Some protests organized through the site drew sizable crowds; attendees say there were 400 demonstrators in Boston and about 250 in Washington on Nov. 11. But some smaller cities didn't fare as well. An activist in Eau Claire, Wis., wrote that only five protesters showed up. In Washington on Inauguration Day, January 20, the largest "counter-inaugural" demonstration since the Vietnam War occurred, organized largely over the Internet. No one person or organization was soley responsible for organizing these demonstrations. Using traditional means, Exley said a staff of dozens working for months with a budget of millions of dollars would have been required to organize these demonstrations. But the Internet facilitates the almost spontaneous self-organization of political movements, he noted. ."Something huge is taking place" in grassroots political organizing, Exley asserts, "and it's going to change history."
Brian Buckley of FreeRepublic.com doesn't agree with Exley on much politically, but he does agree with him about the political power of the Internet. Conservative activists who frequent Free Republic organized and participated in demonstrations in 35 cities during the post-election period. One of their members digitally altered the Gore-Lieberman campaign logo to read "Sore Loserman". Visitors to Free Republic's web site downloaded the logo, hundreds placed it on plackards and bumper-stickers. "Sore Loserman" plackards were particularly visible in demonstrations in South Florida, where Free Republic members boast that their protests helped to end recounts that might have unfairly favored Al Gore.
Freelance cartoonist Mike Collins, 26, became an instant celebrity after creating a cartoon about the infamous "butterfly ballot" showing a straight line from Bush's name to his punch hole but a mess of squiggly lines leading to the punch holes of other candidates' names. He innocently sent it to 30 friends, who quickly forwarded it to their friends, who ultimately forwarded it to millions of people. He received congratulations from readers the world over. Collins initially made no money off the cartoon, but translated his instant fame into some instant t-shirt sales featuring the cartoon.
Through a web site, Vote With America.com, Citizens for True Democracy generated thousands of e-mails to electors urging them to vote for the winner of the popular vote.
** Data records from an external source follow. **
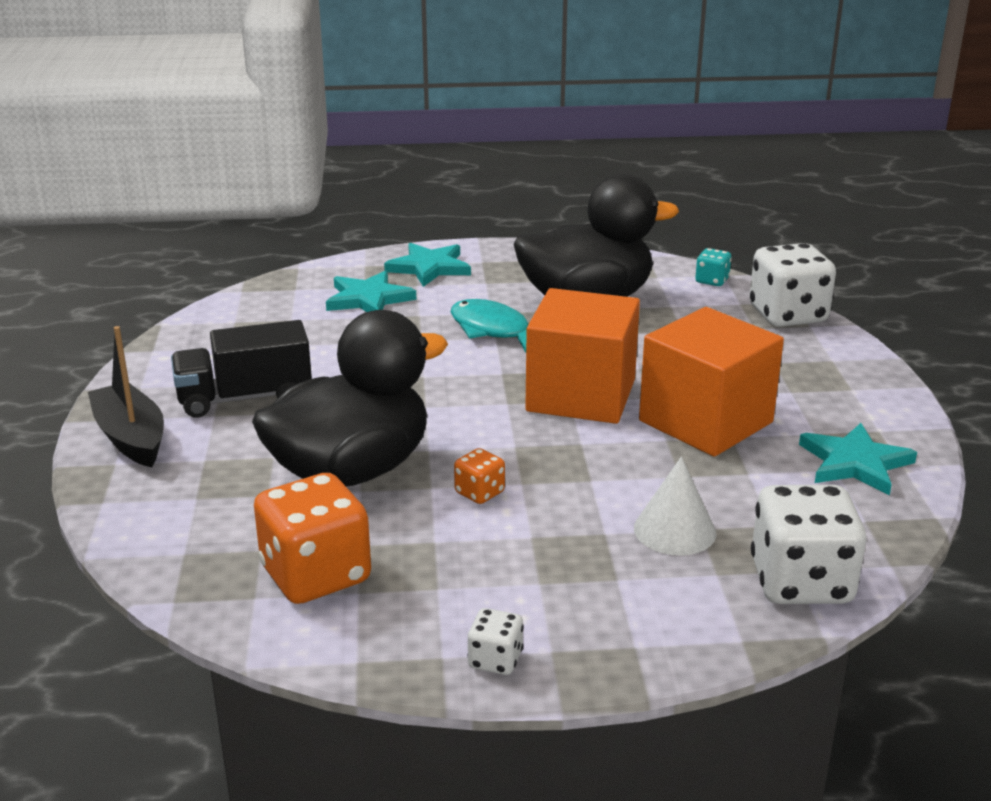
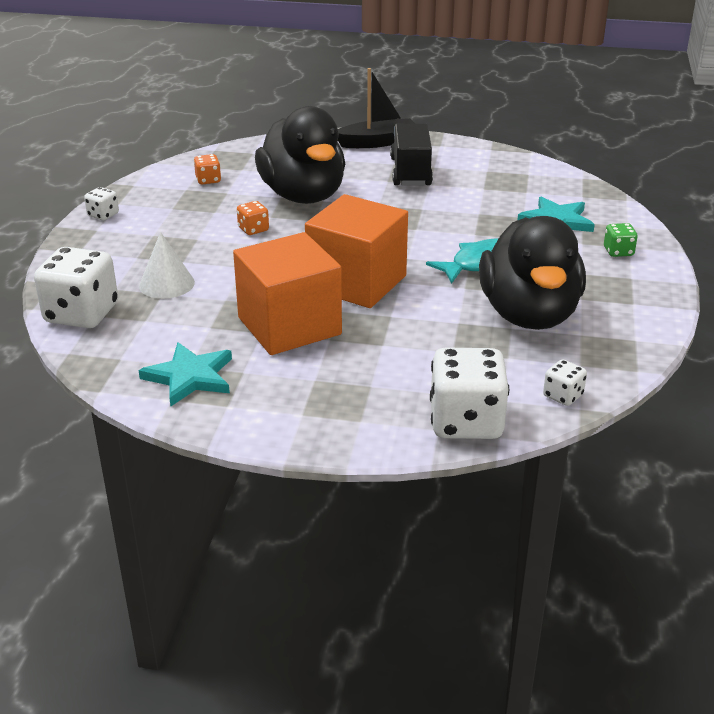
camera: 105 degrees right, 5 degrees up
(316, 575) = (208, 180): orange dice -> orange dice, size x0.48
(429, 268) = (618, 252): turquoise star -> green dice
(712, 281) = (563, 396): turquoise dice -> white dice

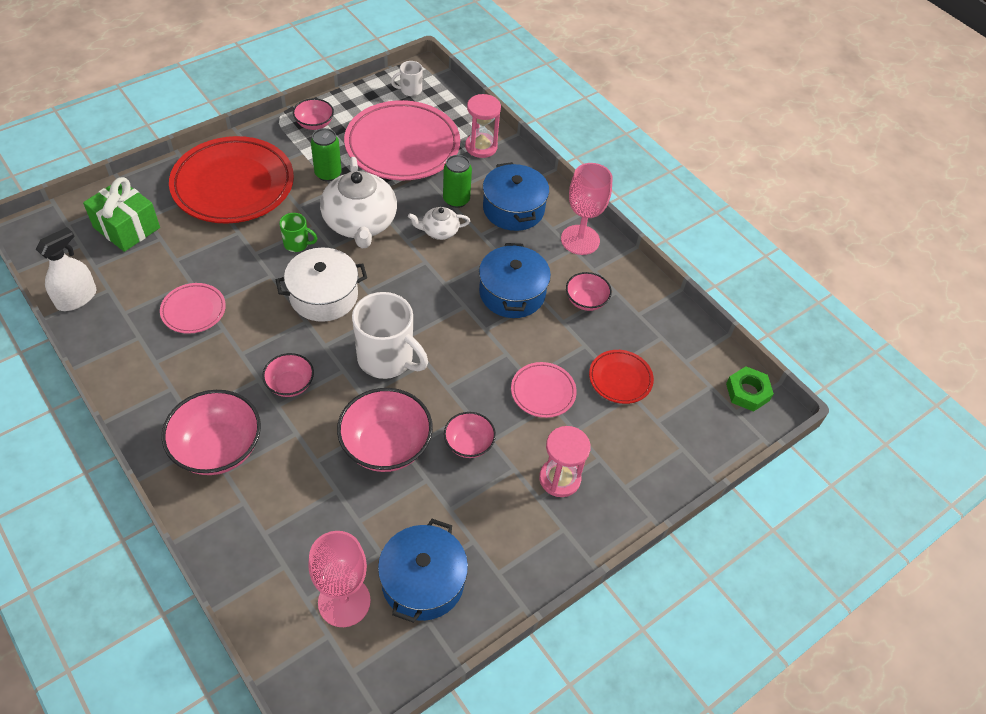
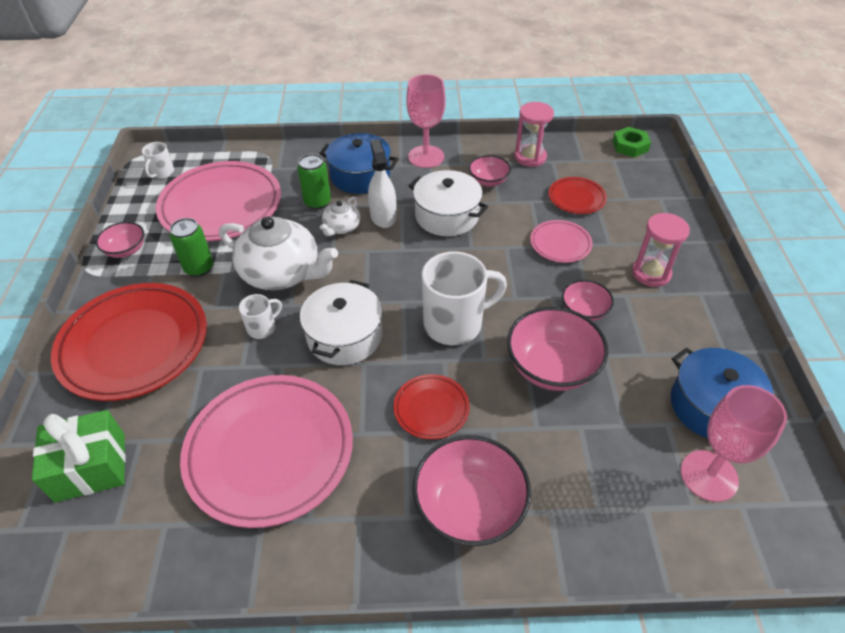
camera: 50 degrees left, 5 degrees down
(76, 298) = (145, 567): white spray bottle -> white spray bottle (383, 216)
(193, 310) = (270, 452): pink plate -> pink plate, size x2.11
(290, 384) = (431, 409): pink bowl -> red plate
(297, 244) = (262, 328): green mug -> white mug
(481, 147) = (275, 163): pink hourglass -> pink hourglass (530, 157)
(512, 293) = (447, 216): blue pot -> white pot

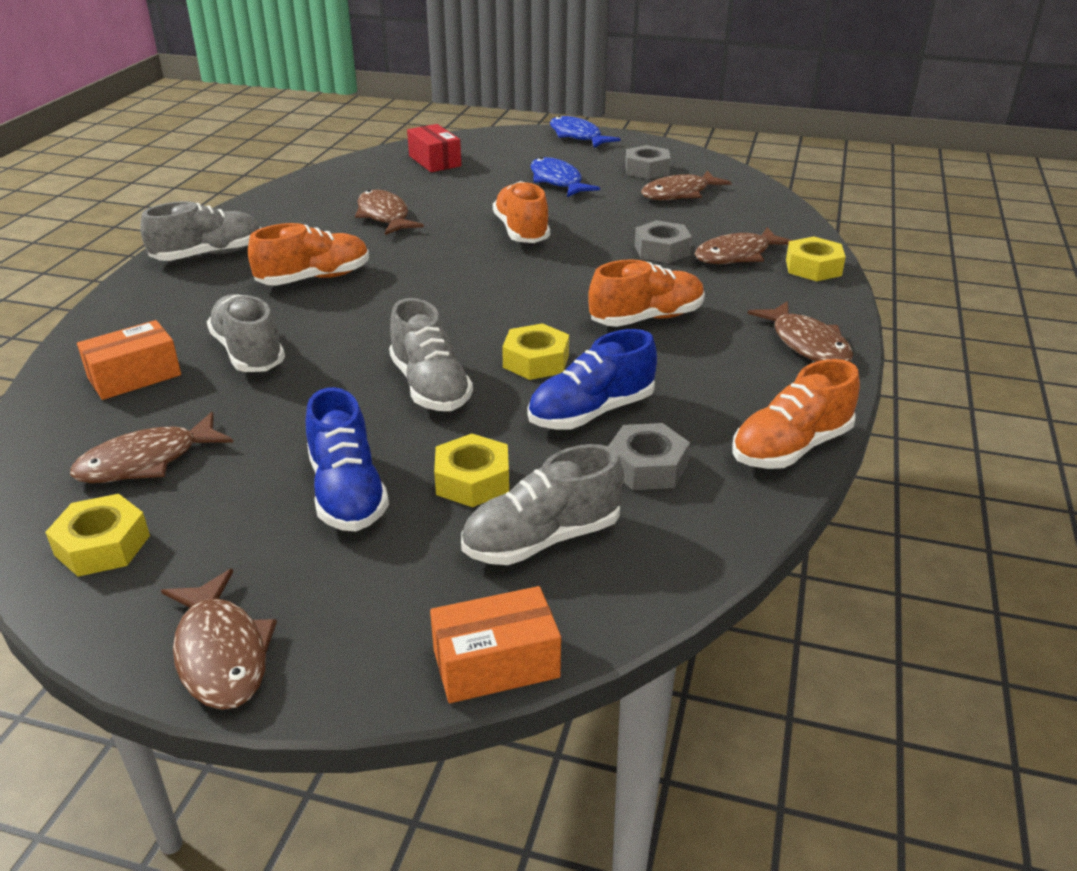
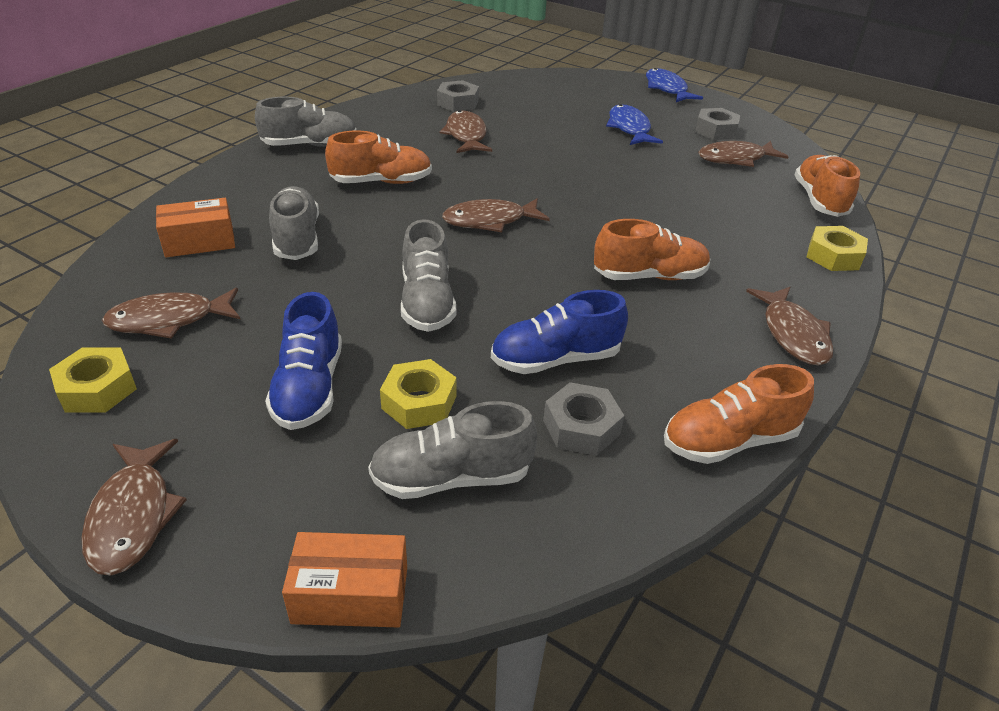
camera: 15 degrees right, 5 degrees up
(434, 161) = (532, 92): red box -> none
(521, 231) = (575, 170): orange shoe -> orange shoe (819, 200)
(536, 361) = (530, 297): yellow nut -> none
(662, 250) = (694, 211): grey nut -> grey nut (458, 103)
(737, 255) = (763, 229): brown fish -> brown fish (490, 221)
Trustthepeople.com offered blank affidavits for Florida voters to sign if they believed their ballot was confusing. The site, set up by Democrats.com, which bills itself as "the first online community for America's 100 million Democrats" but is not affiliated with Democratic National Committee -- collected more than 5,000 affidavits. Democrats.com raised $20,000 online in just 36 hours for its campaign in Florida. Members are vowing not to forget the "stolen" election, and to demonstrate against Bush throughout his term.
"There has been a burst of activity comparable to the explosion of a supernova," observed Juan Williams, host of National Public Radio's Talk of the Nation. His show devoted an hour on November 28, 2000 to discussing the burgeoning role of the Internet in political activism.
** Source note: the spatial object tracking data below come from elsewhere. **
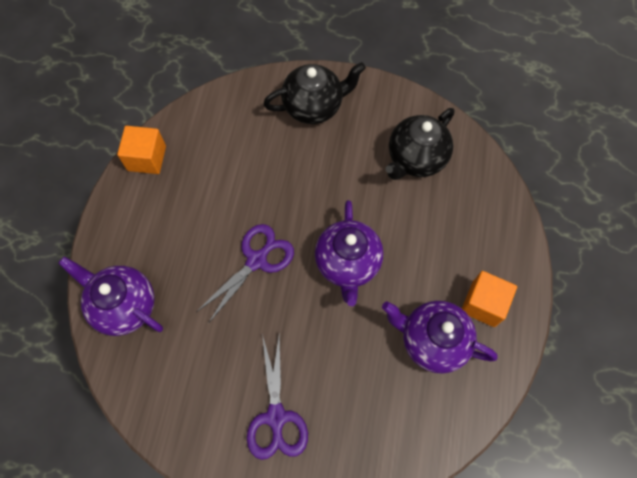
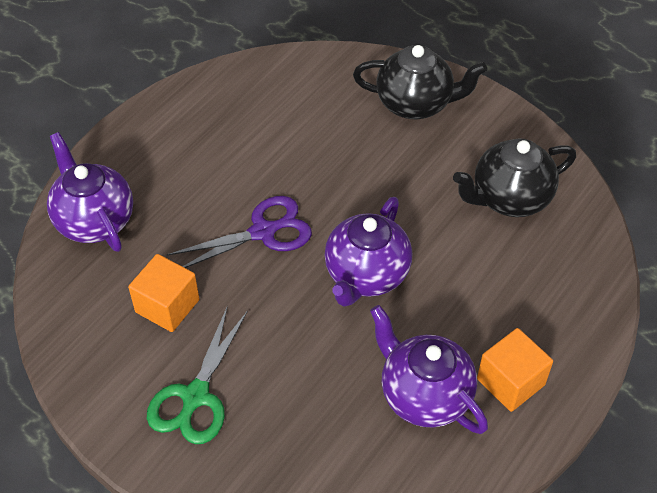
camera: 25 degrees right, 15 degrees down
(147, 158) = (199, 90): orange cube -> orange cube (167, 306)
(276, 417) = (195, 397): purple scissors -> green scissors

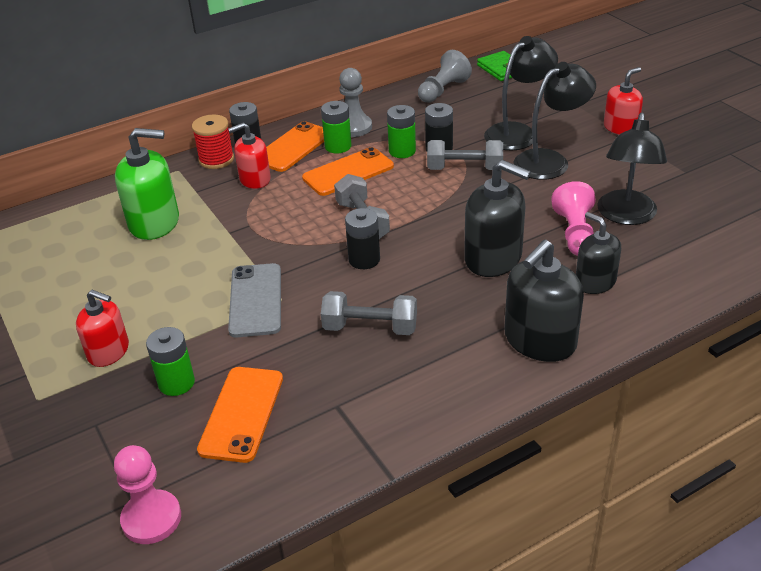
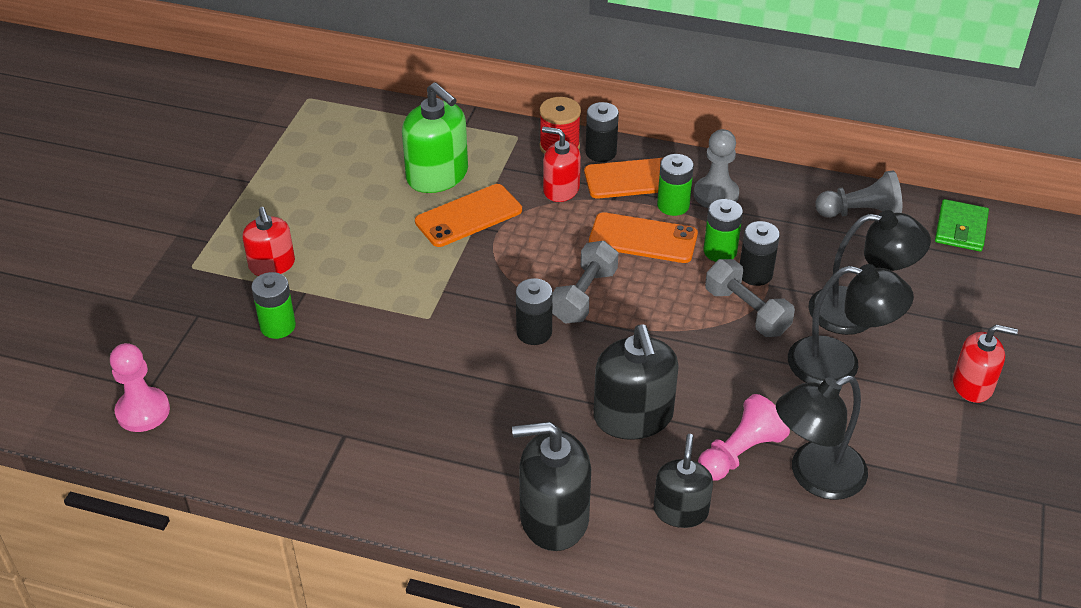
camera: 45 degrees right, 5 degrees up
(242, 413) = (282, 386): orange phone -> orange phone (468, 216)
(255, 300) = (411, 302): grey phone -> none
(370, 328) = (452, 395): grey dumbbell -> none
"We've seen a big burst in activity since election day, especially in the number of 'citizen web sites,'" observed Steve Schneider of Net Election.org, a web site funded by foundations that monitored political web site activity throughout the 2000 election season. "The post-election actually galvanized people more than the election did," Schneider said. "2000 was a breakthrough year," he said. "We're seeing the rebirth of interactive politics," harkening back to the 19th century before mass media gatekeepers controlled the ideas that permeated the political process.